## TASK LIST
a) From the profiles of Metcalfe and Mark Olson, list every named program that Metcalfe works with or buys through.
b) Resume the profiles of Metcalfe and Mark Olson, picking up right after their final sentence.

And with the sustainable seafood issue a debate starter, Metcalfe works with FishWise sustainable seafood program to give his customers a range of choices: green labels mark the highest level of sustainability, yellow mark methods somewhere in between and red raises the flag on conventionally farmed and harvested. His hope is that customers will raise the bar on sustainable fishing methods through their own purchasing decisions.

And renewable energy is no small issue.  Metcalfe uses a lot of juice to keep is store lit and at temperatures that keep food fresh.  To offset his carbon footprint which is the equivalent of 39.6 railcars of coal annually, Metcalfe purchases 100% renewable energy for his Madison and Wauwatosa stores through MGE’s Green Power Tomorrow and WE Energies’ Energy For Tomorrow programs. And to push the sustainability envelope, Metcalfe worked with Hilldale Shopping Mall to make it an idle-free zone, meaning simply, delivery trucks cut their engines. He suspects it’s the first ever. Anywhere.

What motivates him?  “I think all of it comes down to that it’s simply the right thing to do and it’s where our customers want us to go.”

Mark Olson

On the surface, Mark Olson may seem like a typical midwest farmer: he has been a farmer his whole life, and became one because his dad, uncle and grandfathers were farmers. He prefers working outdoors to office work, and, in his spare mental time, tinkers with inventions.

But what sets Olson apart is his curious mix of deep-seated concern for his community and locally-sourced foods, all which are counter-balanced by an eager eye towards toward business opportunities.

“Oh, I like to leap out in front of trends,” he says modestly. 

Thirty years ago, basil was primarily a plant for adventurous backyard gardeners and, at best, a novelty food item served in Italian and southeast Asian restaurants. But that has changed dramatically over the past few decades—and, in Wisconsin, Olson almost single-handedly has built basil into a cottage industry.

“I was first introduced to pesto at a dinner party,” he explains, recalling that only a few people at the party actually knew what pesto was. “Within a week, I had reverse engineered the sauce,” he adds. And, from that curiosity and inspiration, Olson launched a successful line of pesto and soon was selling 250 pounds weekly at the Farmers’ Market in Madison.

For several years, Olson was so far ahead of the trend that he enjoyed an unassailable monopoly. “We were probably pushing out 30 pounds in samples alone,” he claims about the first few years. But soon other growers entered the market, and his share shrunk to one-tenth its original bulk. Olson smiles, “That’s the problem with being a leader,” he says, quickly adding, “my real goal is to inspire people.”

## STORED RECORDS
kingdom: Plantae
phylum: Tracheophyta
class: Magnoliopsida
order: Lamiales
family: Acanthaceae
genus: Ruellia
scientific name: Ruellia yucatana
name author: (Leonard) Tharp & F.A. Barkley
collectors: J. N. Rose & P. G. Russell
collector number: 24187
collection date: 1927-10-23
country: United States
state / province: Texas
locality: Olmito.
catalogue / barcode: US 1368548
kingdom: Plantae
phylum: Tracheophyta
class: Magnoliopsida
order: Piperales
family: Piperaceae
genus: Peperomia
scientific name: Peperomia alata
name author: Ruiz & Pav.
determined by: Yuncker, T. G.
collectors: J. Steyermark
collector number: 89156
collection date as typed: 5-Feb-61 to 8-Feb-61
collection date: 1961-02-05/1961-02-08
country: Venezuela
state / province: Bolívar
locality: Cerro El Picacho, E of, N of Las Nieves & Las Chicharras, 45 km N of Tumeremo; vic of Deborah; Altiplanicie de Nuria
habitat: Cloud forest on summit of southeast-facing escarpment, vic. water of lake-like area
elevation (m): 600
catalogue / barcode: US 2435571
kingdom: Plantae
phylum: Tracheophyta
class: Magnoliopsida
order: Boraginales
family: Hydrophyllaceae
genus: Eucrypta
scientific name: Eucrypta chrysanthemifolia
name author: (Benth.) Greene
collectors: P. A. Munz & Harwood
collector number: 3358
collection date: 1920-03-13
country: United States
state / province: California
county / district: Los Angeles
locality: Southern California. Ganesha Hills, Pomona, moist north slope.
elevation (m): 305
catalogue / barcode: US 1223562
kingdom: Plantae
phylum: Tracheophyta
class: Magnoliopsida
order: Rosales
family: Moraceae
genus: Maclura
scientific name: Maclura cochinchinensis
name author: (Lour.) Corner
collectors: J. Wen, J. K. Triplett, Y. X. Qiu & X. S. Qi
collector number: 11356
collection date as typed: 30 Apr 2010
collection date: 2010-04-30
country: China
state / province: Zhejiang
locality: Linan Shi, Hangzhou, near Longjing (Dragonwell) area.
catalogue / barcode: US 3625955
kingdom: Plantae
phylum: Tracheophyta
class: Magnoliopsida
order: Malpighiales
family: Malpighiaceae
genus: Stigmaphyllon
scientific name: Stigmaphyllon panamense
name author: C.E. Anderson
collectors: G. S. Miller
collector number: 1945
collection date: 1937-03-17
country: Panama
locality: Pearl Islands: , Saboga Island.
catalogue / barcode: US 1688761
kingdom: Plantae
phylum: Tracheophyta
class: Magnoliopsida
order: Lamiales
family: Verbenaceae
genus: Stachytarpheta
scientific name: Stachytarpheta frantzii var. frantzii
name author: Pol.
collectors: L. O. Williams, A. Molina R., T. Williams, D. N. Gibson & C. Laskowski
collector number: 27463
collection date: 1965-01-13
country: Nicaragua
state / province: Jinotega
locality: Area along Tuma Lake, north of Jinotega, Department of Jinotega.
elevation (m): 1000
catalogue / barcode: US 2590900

## THE REPLIES
a)
- FishWise sustainable seafood program
- MGE's Green Power Tomorrow
- WE Energies' Energy For Tomorrow

b)
More recently, Olson has been expanding into an eclectic line of herb-infused olive oils and sea salts. Last autumn, he brainstormed the idea to create locally-grown frozen food dinners—scrumptious items like lemon basil pesto, stuffed sweet bell pepper and squash ravioli with gorgonzola cream sauce. The ingredients are locally-sourced, from places like his very own basil fields, cheeses from the Farmers Union in Montfort and butternut squash from Mt Horeb. “I’m always looking for what’s next,” he says. Only six weeks passed from Olson’s moment of inspiration to a debut line.

Robert Pierce

It is late August when I first met Robert Pierce.  We are standing outside in a sweltering parking lot adjacent to South Park Avenue, and tents are quickly being assembled and set in place to shade boxes of produce from the sun and heat.  His daughter unloads food from the trunk of her car—a bag of pears, two different types of apples—and lines them up on a card table under one of the tents. Even before I have a chance to say anything, Pierce hands me a pear.

“Taste it,” he orders, a broad smile breaking across his face.  “When I was young,” he tells me without any prompting for storytelling, “I use to take pears from this tree, and now I own the property where that same tree grows.” 

He laughs, partly, I assume, at the winding path that his life has taken, from his childhood in south Madison, to a term of duty in Vietnam, and now as a leading force for healthy eating in the very same neighborhood where he grew up.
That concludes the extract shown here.